Kegiatan itu bukan sekedar panjat pinang seperti acara
tujuhbelas Agustusan, namun merupakan tradisi turun temurun yang dilakukan
masyarakat Desa Pakraman Sema yang lokasinya di tengah-tengah pulau Bali, 10 Km
utara lokasi wisata Ubud.
Sebelum kegiatan panjat pohon pinang, diawali dengan
persembahyangan bersama oleh masyarakat, baru kemudian atraksi dimulai dan
pelaksanaannya setiap Umanis Kuningan dan tidak pernah absen kecuali desa
tersebut mengalami Cuntaka (halangan).
Pohon pinang sebelum dipanjat dibuat halus dan dipoles
dengan oli supaya licin, sehingga sulit mendapatkan berbagai hadiah menarik
yang tergantung di puncak pohon yang tingginya hingga 20 meter dan merupakan
tertinggi selama ini.
Pemanjat pohon pinang adalah pria pilihan dari anak-anak muda
yang sudah biasa memanjat pohon.
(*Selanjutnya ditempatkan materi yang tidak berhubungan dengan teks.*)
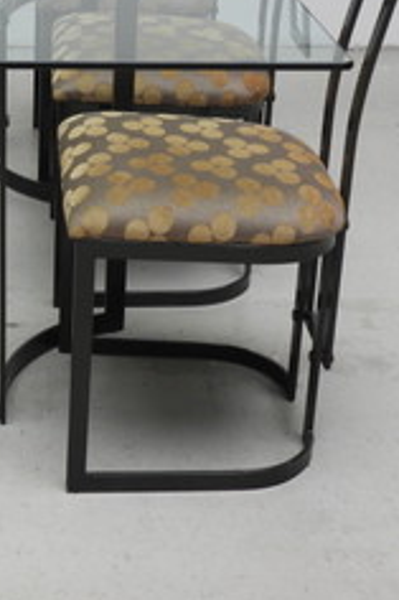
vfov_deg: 25.4
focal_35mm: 79
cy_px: 145
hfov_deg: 16.8
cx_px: -20
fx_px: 1315
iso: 100
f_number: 3.2
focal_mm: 6.2
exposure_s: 1/100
Para pemanjat dengan muka yang dihias
sedemikian rupa, begitu masuk arena mendapat tepukan tangan hadirin untuk
menambah semangat.
Para pria itu akan bertambah berambisi untuk bisa meraih
hadiah yang tergantung di atas pohon, ditambah lagi dengan diiringi bunyi
gambelan dan sorakan pengunjung yang hadir sebagai upaya membakar semangat para
pemanjatnya.
Wisatawan mancanegara yang hadir, ada datang secara
perorangan maupun berkelompok yang khusus menyaksikan kegiatan sepertinya
disakralkan oleh penduduk setempat, karena segala sesuatunya dilakukan secara
tulus dan diupacarai sebelum dimulai.
Sejumlah tokoh masyarakat menyebutkan bahwa kegiatan ini
belum diketahui kapan dimulainya, karena sejak diingat sudah berlangsung
kegiatan 'Raja Kuning' pada setiap Umanis Kuningan dan konon pernah masyarakat
meniadakannya ternyata muncul marabahaya.
Sejak peristiwa itu ada dan tidak diketahui kapan
terjadinya, masyarakat tidak berani absen menyelenggarakan Raja Kuning pada
hari Umanis Kuningan kecuali ada 'cuntaka' seperti halnya ada warga setempat
yang meninggal dunia.
Masyarakat Banjar Sema terutama anak-anak mudanya senang dan
tulus mengambil inisiatif untuk menyelenggarakan kegiatan tersebut dengan biaya
yang diperoleh dari donasi penduduk dan selalu dipadati masyarakat yang
menyaksikan atraksi itu.
Banyak turis asing yang menginap di kawasan wisata Ubud,
Begawan, Tegalalang dan Kedewatan yang sudah mengetahui informasi itu
sebelumnya, datang khusus menyaksikan Raja Kuning di Banjar Sema, dengan naik
sepeda gayung maupun motor berboncengan.